There are problems, of course.
The general log is not turned on by default. To switch it on, you need to restart the server, and to switch it off you will do that again (until you upgrade to MySQL 5.1, which has logs on demand).
Moreover, the general log can become huge, so you need additional maintenance, to avoid filling the whole disk with logs.
Furthermore, the general log will record everything sent to the server, even wrong queries. While this is desirable for a test case, because testing failures is as important as testing compliance, you will need to adjust manually the test script, adding "--error" directives.
Again, the test maker records only the test script, but not the result, which you will need to create using the testing framework.
All in all, having a tool writing a big chunk of the test script is much better than doing it all manually. So even if this is not a complete solution, it's a hell of a good start.
Comments welcome.

Tuesday, June 12, 2007

Use 5.1 partitions in production - Today!

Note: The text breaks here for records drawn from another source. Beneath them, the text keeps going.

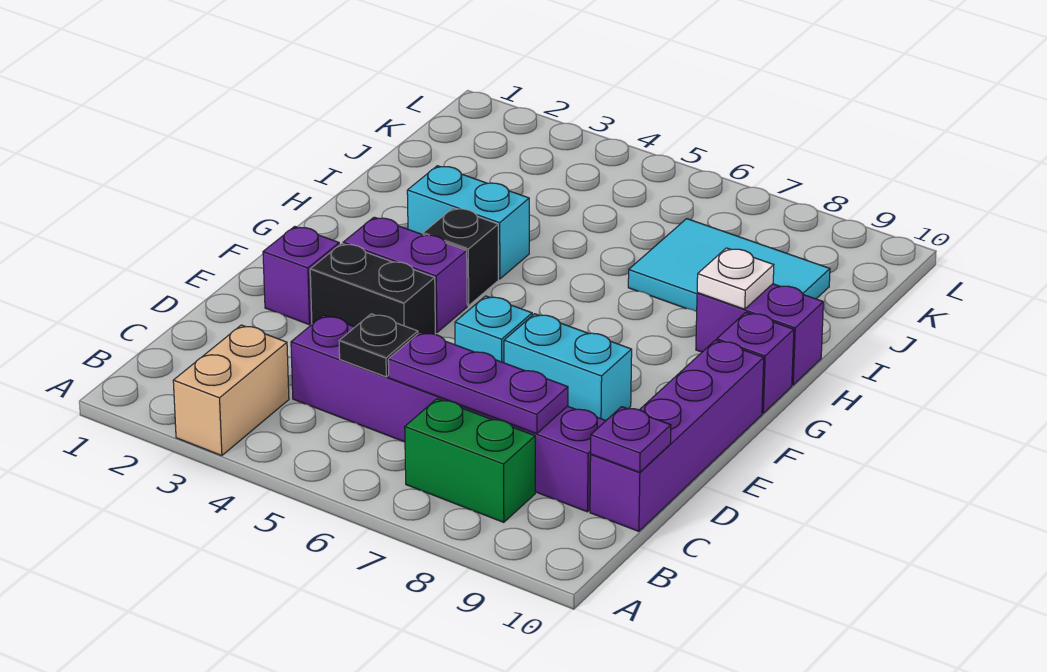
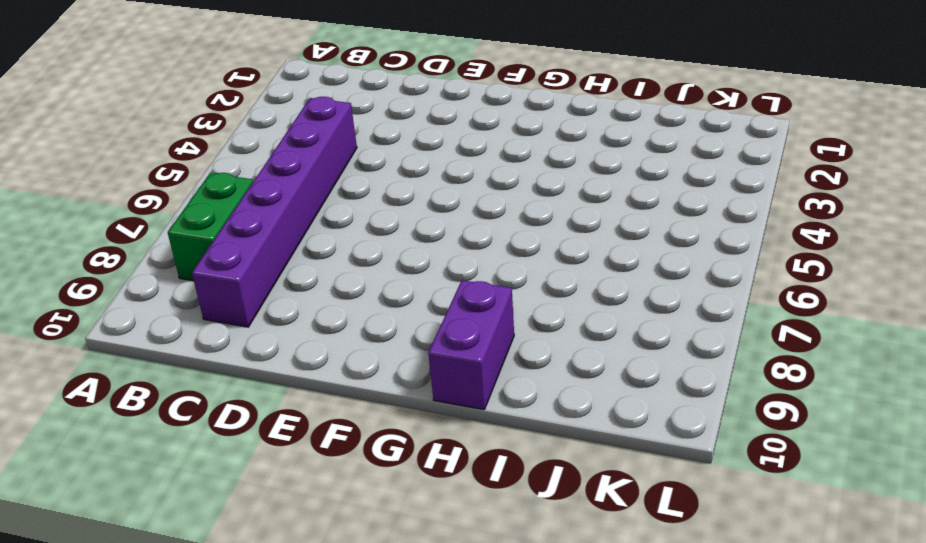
none -> tan 1x2 brick [173,325,289,456]
none -> purple 1x4 brick [590,340,764,531]
none -> purple 1x1 brick [263,226,339,325]

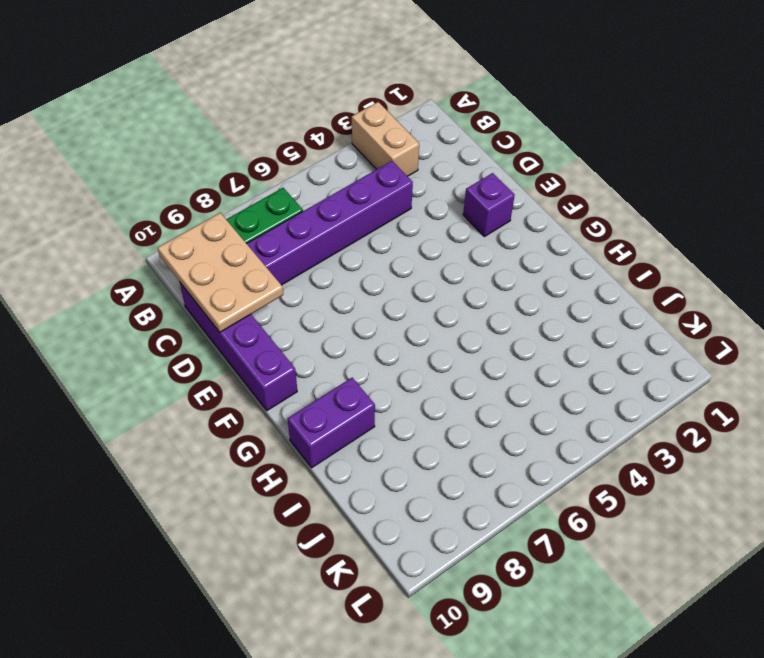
tan 2x3 plate [158,213,283,332] -> purple 1x1 plate [591,407,671,472]
none -> black 1x2 brick [310,244,435,334]
none -> cyan 1x1 brick [455,296,532,363]
none -> cyan 1x2 brick [504,314,632,420]

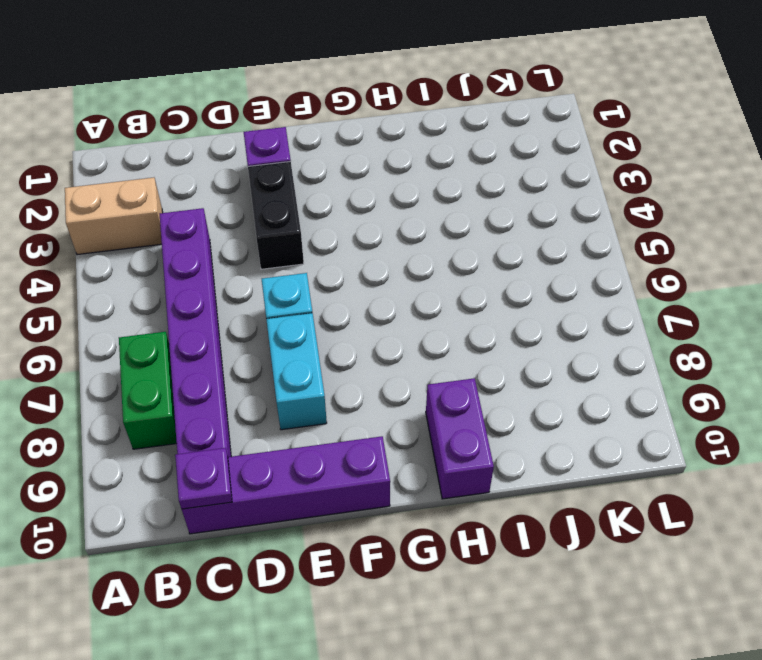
none -> purple 1x2 brick [343,217,467,333]
none -> black 1x1 brick [423,208,498,306]
none -> purple 1x1 brick [717,312,794,413]

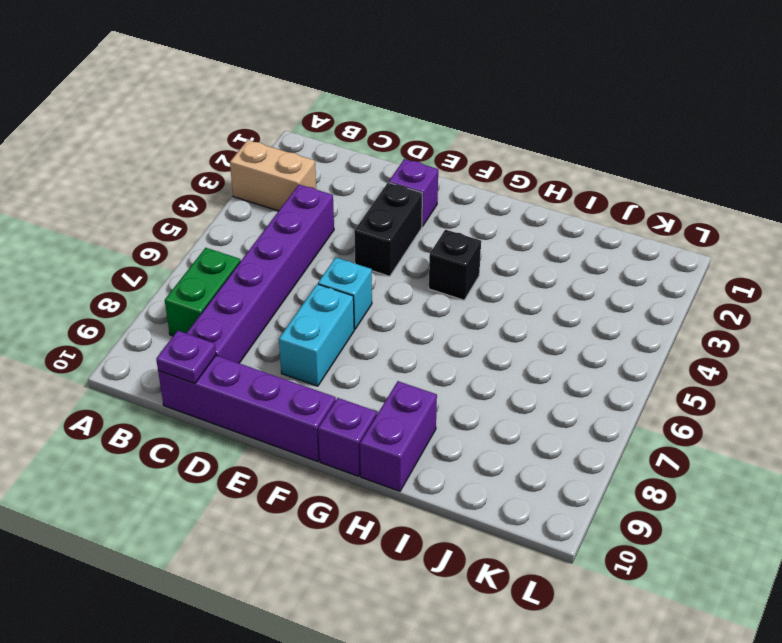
none -> purple 1x2 brick [343,217,467,333]
none -> cyan 1x2 brick [407,166,529,279]
none -> cyan 2x3 tile [628,219,830,312]

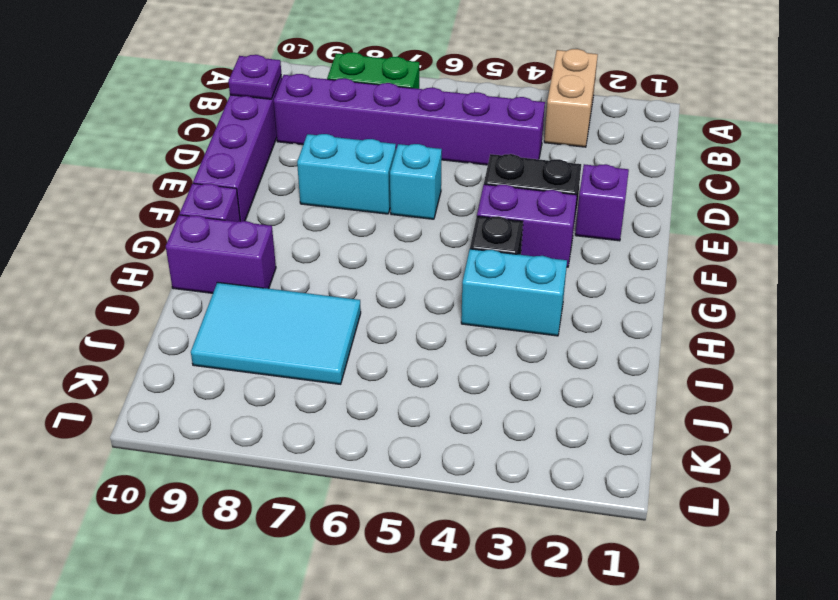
none -> black 1x1 plate [339,314,418,377]
none -> purple 1x3 plate [388,332,568,434]
none -> white 1x1 plate [697,248,774,309]

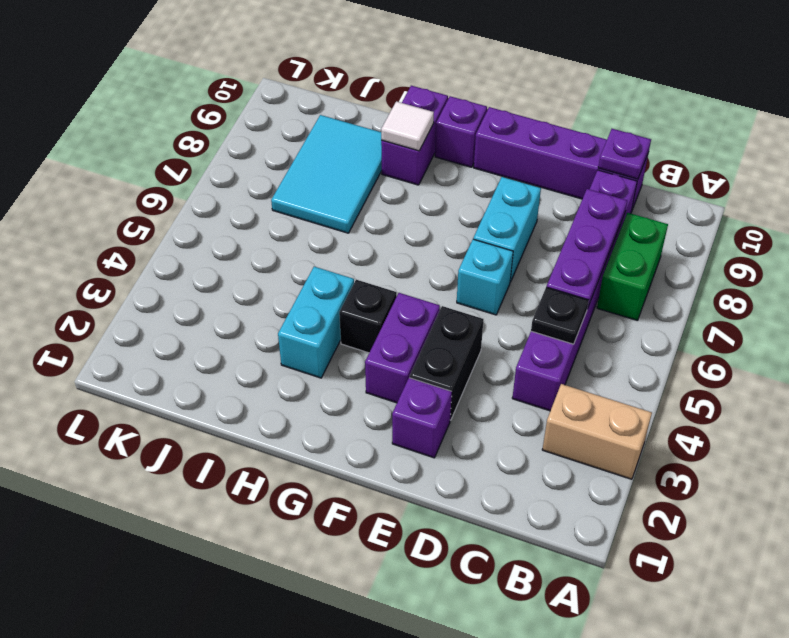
white 1x1 tile [381,101,434,151] -> white 1x1 plate [697,248,774,309]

MySQL 5.1, the next major version, has a bunch of juicy features that many people would like to use in production, if only it were already GA. Partitioning for example, is one of those features that all users want to get their hands on. It is about performance. Partitioning can reduce response times dramatically, if applied correctly. I don't need to convince you of this. You can read one of the several articles about the technicalities of partitions (there is one piece about the performance of partitioned archive tables in this very blog).

The only problem is that MySQL 5.1 is still in beta. The number of outstanding bugs is shrinking by the day, and the number of reported bugs is receding, but nonetheless, it's not a GA release, and therefore the conscientious DBA is (justly) reluctant at the idea of using it in production.
Those partitions, though, are really tempting. Perhaps we can play some trick to use them, while keeping our data safe.
There are ways where you could use MySQL 5.1 in production, especially partitions, without endangering your valuable data. The easiest one is with replication.

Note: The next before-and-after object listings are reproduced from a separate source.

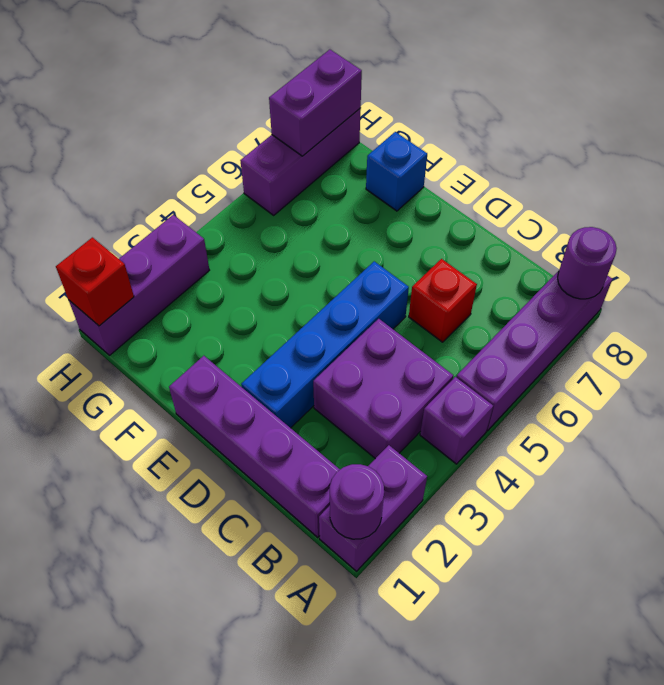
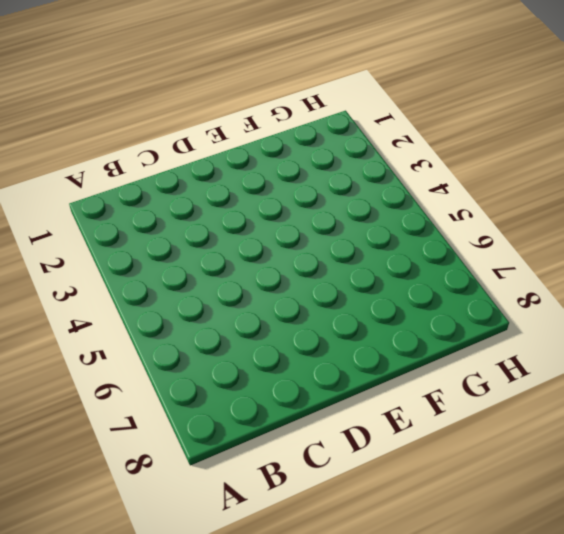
none -> purple 1x2 brick [319,445,427,571]
none -> purple 1x1 brick [420,377,493,464]
none -> purple 1x4 brick [456,271,612,431]

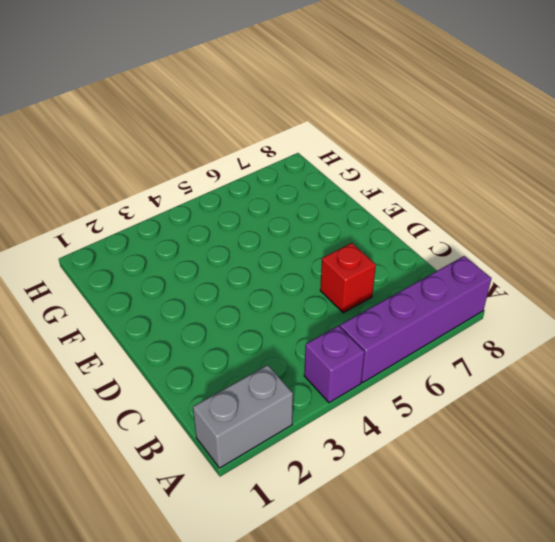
grey 1x2 brick [193,365,293,468] -> purple 1x2 brick [319,445,427,571]
none -> purple 1x4 brick [169,356,340,537]
none -> purple 2x2 brick [313,319,453,459]
none -> blue 1x4 brick [241,261,409,428]

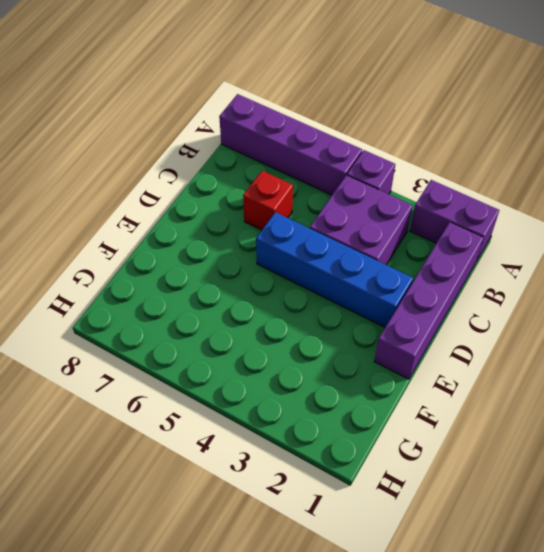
none -> blue 1x1 brick [366,132,427,211]
none -> purple 1x3 brick [69,215,209,355]
none -> purple 1x3 brick [240,108,361,215]

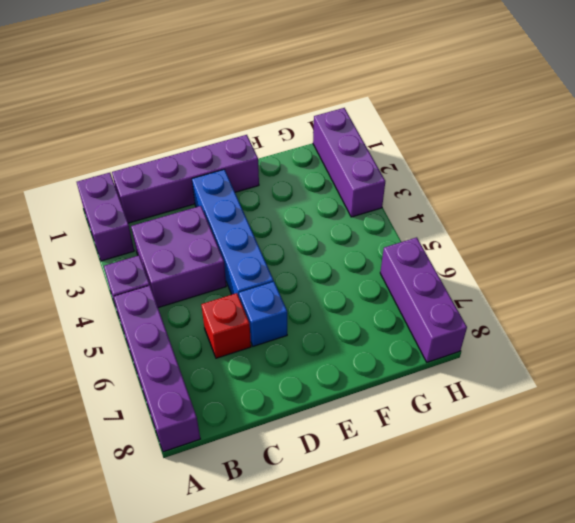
blue 1x1 brick [239,282,287,346] -> blue 1x1 brick moved to [366,132,427,211]
none -> purple 1x1 round brick [330,464,384,539]
none -> purple 1x1 round brick [558,227,617,299]
none -> red 1x1 brick [56,237,134,326]

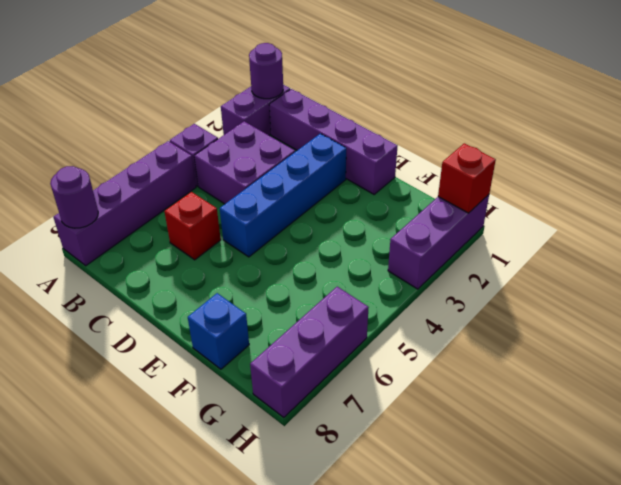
none -> purple 1x2 brick [269,50,362,156]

MySQL replication is a cheap, reliable, fast way of synchronizing data among servers and balancing the query load, if you are willing to split your application logic so that you write on one server (the master) and read from another one, or several ones (the slave).

One nice feature of MySQL replication is that it can work across versions, as long as the most recent one is used in the slave. So you can set your real production server as the master, running MySQL 5.0, the legitimate GA release, while the slave will run MySQL 5.1.

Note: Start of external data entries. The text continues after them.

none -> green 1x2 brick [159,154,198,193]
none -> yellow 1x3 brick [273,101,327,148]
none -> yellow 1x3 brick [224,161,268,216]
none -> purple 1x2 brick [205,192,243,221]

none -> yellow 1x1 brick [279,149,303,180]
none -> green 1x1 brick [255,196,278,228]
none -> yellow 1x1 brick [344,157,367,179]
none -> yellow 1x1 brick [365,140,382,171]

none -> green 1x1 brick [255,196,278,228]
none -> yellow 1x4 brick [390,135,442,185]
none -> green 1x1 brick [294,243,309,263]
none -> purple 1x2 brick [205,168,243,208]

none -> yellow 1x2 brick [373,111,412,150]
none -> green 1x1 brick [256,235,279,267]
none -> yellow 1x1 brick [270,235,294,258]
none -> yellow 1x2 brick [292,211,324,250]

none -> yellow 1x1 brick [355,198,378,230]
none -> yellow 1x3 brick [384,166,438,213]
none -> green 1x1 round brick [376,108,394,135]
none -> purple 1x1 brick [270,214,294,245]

The steps to achieve this feat are simple:
  • make sure that your master is using a binary log and has a unique server ID;
  • create a user with REPLICATION SLAVE privileges;
  • on the slave, install MySQL 5.1, with a different server ID, but don't start the replication yet;
  • dump the data from master to slave, using the mysqldump options --master-data=1 and --single-transaction;
  • On the slave, Alter the structure of the tables that you want to partition;
  • start the slave.
Now you can instruct your application to send expensive queries to the slave, instead of the master. Now your most demanding SELECT statements can take advantage of partitioning, while your data is safely held in the GA master.

Think of the advantages:
  • You will speed up some of your expensive queries. (Beware. It is not always easy. You need to check your table design, but in the end, it works spectacularly);
  • If you find a bug in 5.1, you can help the development without risking the integrity of your data, which is still safe inside the master.
If you still have doubts, I'll let you in a little secret. At MySQL, at least two production databases have been running on 5.1 for one year already. We trust it, even though we can't officially tell you to do the same. But I can recommend you the little replication trick that will let you use the new features with no risks.